> [MATERIAL FOR THIS EXERCISE]:
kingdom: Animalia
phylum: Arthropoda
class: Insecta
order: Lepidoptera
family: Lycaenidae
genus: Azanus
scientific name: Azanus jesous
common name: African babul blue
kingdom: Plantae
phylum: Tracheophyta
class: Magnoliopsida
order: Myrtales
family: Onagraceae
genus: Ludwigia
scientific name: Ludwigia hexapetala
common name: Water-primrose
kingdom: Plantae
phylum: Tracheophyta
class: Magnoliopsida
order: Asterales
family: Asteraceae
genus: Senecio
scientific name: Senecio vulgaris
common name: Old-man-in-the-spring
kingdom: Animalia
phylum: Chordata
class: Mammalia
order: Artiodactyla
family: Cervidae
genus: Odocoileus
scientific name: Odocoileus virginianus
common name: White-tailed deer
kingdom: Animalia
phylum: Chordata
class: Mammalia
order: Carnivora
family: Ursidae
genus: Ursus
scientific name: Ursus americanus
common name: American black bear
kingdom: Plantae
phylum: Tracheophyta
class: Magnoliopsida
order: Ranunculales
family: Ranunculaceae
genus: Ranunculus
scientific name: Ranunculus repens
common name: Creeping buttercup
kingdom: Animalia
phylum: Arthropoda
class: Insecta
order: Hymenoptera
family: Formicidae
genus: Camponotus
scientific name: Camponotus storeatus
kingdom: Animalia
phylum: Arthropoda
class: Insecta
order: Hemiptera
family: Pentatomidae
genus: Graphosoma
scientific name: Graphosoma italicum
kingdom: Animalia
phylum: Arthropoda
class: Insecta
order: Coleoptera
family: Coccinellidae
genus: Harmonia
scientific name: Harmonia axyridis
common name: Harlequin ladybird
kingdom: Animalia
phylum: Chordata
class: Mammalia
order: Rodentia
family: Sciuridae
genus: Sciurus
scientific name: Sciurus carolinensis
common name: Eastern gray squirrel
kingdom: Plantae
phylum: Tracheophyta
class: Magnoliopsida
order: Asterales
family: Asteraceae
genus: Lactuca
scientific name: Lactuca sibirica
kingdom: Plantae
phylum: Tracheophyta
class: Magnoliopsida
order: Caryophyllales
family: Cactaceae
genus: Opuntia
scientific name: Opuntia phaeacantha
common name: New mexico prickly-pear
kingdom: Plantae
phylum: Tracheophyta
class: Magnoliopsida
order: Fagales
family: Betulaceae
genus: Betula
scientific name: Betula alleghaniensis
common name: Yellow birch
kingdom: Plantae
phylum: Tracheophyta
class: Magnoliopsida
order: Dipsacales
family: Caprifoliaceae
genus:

> [BRIEF]:
Format every line of the data above as a numbered list, omitting any blank lines.

> [RESPONSE TO THE EXERCISE]:
1. kingdom: Animalia
2. phylum: Arthropoda
3. class: Insecta
4. order: Lepidoptera
5. family: Lycaenidae
6. genus: Azanus
7. scientific name: Azanus jesous
8. common name: African babul blue
9. kingdom: Plantae
10. phylum: Tracheophyta
11. class: Magnoliopsida
12. order: Myrtales
13. family: Onagraceae
14. genus: Ludwigia
15. scientific name: Ludwigia hexapetala
16. common name: Water-primrose
17. kingdom: Plantae
18. phylum: Tracheophyta
19. class: Magnoliopsida
20. order: Asterales
21. family: Asteraceae
22. genus: Senecio
23. scientific name: Senecio vulgaris
24. common name: Old-man-in-the-spring
25. kingdom: Animalia
26. phylum: Chordata
27. class: Mammalia
28. order: Artiodactyla
29. family: Cervidae
30. genus: Odocoileus
31. scientific name: Odocoileus virginianus
32. common name: White-tailed deer
33. kingdom: Animalia
34. phylum: Chordata
35. class: Mammalia
36. order: Carnivora
37. family: Ursidae
38. genus: Ursus
39. scientific name: Ursus americanus
40. common name: American black bear
41. kingdom: Plantae
42. phylum: Tracheophyta
43. class: Magnoliopsida
44. order: Ranunculales
45. family: Ranunculaceae
46. genus: Ranunculus
47. scientific name: Ranunculus repens
48. common name: Creeping buttercup
49. kingdom: Animalia
50. phylum: Arthropoda
51. class: Insecta
52. order: Hymenoptera
53. family: Formicidae
54. genus: Camponotus
55. scientific name: Camponotus storeatus
56. kingdom: Animalia
57. phylum: Arthropoda
58. class: Insecta
59. order: Hemiptera
60. family: Pentatomidae
61. genus: Graphosoma
62. scientific name: Graphosoma italicum
63. kingdom: Animalia
64. phylum: Arthropoda
65. class: Insecta
66. order: Coleoptera
67. family: Coccinellidae
68. genus: Harmonia
69. scientific name: Harmonia axyridis
70. common name: Harlequin ladybird
71. kingdom: Animalia
72. phylum: Chordata
73. class: Mammalia
74. order: Rodentia
75. family: Sciuridae
76. genus: Sciurus
77. scientific name: Sciurus carolinensis
78. common name: Eastern gray squirrel
79. kingdom: Plantae
80. phylum: Tracheophyta
81. class: Magnoliopsida
82. order: Asterales
83. family: Asteraceae
84. genus: Lactuca
85. scientific name: Lactuca sibirica
86. kingdom: Plantae
87. phylum: Tracheophyta
88. class: Magnoliopsida
89. order: Caryophyllales
90. family: Cactaceae
91. genus: Opuntia
92. scientific name: Opuntia phaeacantha
93. common name: New mexico prickly-pear
94. kingdom: Plantae
95. phylum: Tracheophyta
96. class: Magnoliopsida
97. order: Fagales
98. family: Betulaceae
99. genus: Betula
100. scientific name: Betula alleghaniensis
101. common name: Yellow birch
102. kingdom: Plantae
103. phylum: Tracheophyta
104. class: Magnoliopsida
105. order: Dipsacales
106. family: Caprifoliaceae
107. genus:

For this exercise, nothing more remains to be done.